(a)itai

「な、んで……」
「どうした?」
「ごめん、先行ってて」

 様子を窺ってきた友梨に口早に返し、更衣室に誰も居なくなった所でスマホのロックを解除する。長らく未読を貫いていた相手とのラインは50件以上のメッセージを届けてくるけれど、それら全てを無視して一目散に1番下の画像を押し開く。

「きゃっ、」

 一面にその画像が表示された瞬間、悲鳴が漏れ出た。拍子に落としてしまったスマホを震える手で拾い、もう1度画面を見やる。
 ベッドサイドに腰掛けてブラジャーを付けている女性の裸体。……後ろ姿だけど、分かる人にはこれは私だって分かる。……なんなの。これを送り付けて来て、源斗は一体どうしたいの。
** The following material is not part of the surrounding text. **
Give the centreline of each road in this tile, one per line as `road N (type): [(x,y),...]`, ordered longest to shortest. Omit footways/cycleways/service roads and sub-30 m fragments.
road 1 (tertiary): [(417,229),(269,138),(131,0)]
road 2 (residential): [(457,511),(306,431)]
 パニックに陥る私に、源斗は分かり易い言葉で目的を明かしてきた。

―やらせて

 澤村さんと同じ、真っ黒な文。それなのに、澤村さんとは違った意味で胸を締め付けてくる。なんで。どうして……。私は、源斗が関係を持った数人のうちの1人だったはず。別れ話の時でさえ源斗は薄ら笑いを浮かべて見送るだけだったのに。どうしてこんな時に限って。どうしてこのタイミングで――そう思ってハッとする。このタイミングだからなのかもしれない。もう二度と、澤村さんの前に立つことが出来なくなるように。選ばれたタイミングなのかもしれない。

「なまえ? 大丈夫?」
「……えっ、あ、うん。平気」

 忘れ物を取りに来た友梨に声をかけられ、慌ててスマホをポケットに入れ更衣室を出る。……罰なのだろうか。私なんかが澤村さんを好きになってしまったこと。澤村さんをたくさん困らせたこと。その全ての罰がコレなのだろうか。



―消して
―消して欲しかったらココ来て

 添付された位置情報を開けば、そこに映っていたのはホテル街の真ん中に位置するラブホテルで。ホテルの概要を見れば¥3,000-¥5,000と出ていた。
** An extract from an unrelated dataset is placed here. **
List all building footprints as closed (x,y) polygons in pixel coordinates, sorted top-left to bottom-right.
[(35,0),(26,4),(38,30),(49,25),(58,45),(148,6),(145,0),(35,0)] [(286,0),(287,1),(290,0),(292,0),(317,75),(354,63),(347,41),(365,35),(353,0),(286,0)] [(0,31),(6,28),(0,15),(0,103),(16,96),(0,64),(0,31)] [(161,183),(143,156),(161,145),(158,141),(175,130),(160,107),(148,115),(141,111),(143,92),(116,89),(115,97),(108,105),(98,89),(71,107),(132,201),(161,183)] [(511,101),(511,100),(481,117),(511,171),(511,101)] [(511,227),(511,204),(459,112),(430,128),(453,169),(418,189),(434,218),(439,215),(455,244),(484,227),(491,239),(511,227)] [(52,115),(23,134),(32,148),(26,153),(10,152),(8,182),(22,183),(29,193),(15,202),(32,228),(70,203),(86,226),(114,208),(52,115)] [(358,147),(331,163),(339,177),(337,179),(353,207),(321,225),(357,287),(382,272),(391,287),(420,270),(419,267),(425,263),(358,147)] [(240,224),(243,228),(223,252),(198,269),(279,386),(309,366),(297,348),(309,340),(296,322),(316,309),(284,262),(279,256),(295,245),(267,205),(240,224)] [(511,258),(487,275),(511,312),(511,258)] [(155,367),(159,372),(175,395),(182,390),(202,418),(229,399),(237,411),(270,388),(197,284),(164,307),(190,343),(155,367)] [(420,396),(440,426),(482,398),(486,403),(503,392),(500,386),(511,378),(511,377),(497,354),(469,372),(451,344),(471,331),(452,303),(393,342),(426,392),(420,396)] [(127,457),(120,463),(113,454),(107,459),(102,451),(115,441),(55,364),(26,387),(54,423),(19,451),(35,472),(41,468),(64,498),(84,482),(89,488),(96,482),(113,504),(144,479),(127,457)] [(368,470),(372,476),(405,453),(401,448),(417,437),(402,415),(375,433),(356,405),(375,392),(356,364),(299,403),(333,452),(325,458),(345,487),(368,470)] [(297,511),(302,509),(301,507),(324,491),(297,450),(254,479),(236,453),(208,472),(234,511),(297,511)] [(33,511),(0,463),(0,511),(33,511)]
 私の値段は5,000円なのか――そんなことを思うと情けなくなった。値段がどうこうじゃない、ってことも分かる。だけどそういう部分にすら苛立つ。あの写真をチラつかされている以上、従うしかないということも。
 惨めさが心を支配して泣きそうになる。これが罰というのなら、澤村さんのことを好きになんてなりたくなかった。澤村さんと、出会いたくなんて、なかった。

 分かったなんて返事もしていないのに、源斗から“明日ね”と勝手に話を進める内容が届く。そのメッセージに短く息を吐いた後“今日でいい”と送り返した。
 源斗に抱かれる為にお風呂に入って身を清めるのも、下着を選ぶのも嫌だったから。かくいう今日も無駄に1軍のブラとショーツなのが裏目に出た気もする。……澤村さんのおかげで磨けていたと思っていた女子力を、源斗に発揮することになるだなんて。自分の間抜けさにちょっとだけ力が抜ける。
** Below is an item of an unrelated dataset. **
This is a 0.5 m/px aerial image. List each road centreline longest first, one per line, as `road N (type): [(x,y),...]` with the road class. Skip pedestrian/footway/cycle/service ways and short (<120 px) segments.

 週の始まりは、中々に忙しい。残業をする回数が多いのも大体月曜日。いつも以上に仕事のペースを落としてみたけれど、“終わったら連絡して。無理なら明日もあるし”というメッセージが5分前に届けられたのを見て、無駄な足掻きだと悟った。

 うじうじしていたってどうにもならない。こんな励まし、こんな場面でするもんじゃないって分かってる。だけど、そうしないと何も終わってくれないから。潤みそうになった瞳をぎゅっと閉じ、デスクの照明を消す。……もうこれ以上泣きたくない。傷つきたくもない。だから、これから起こる出来事に心は要らない。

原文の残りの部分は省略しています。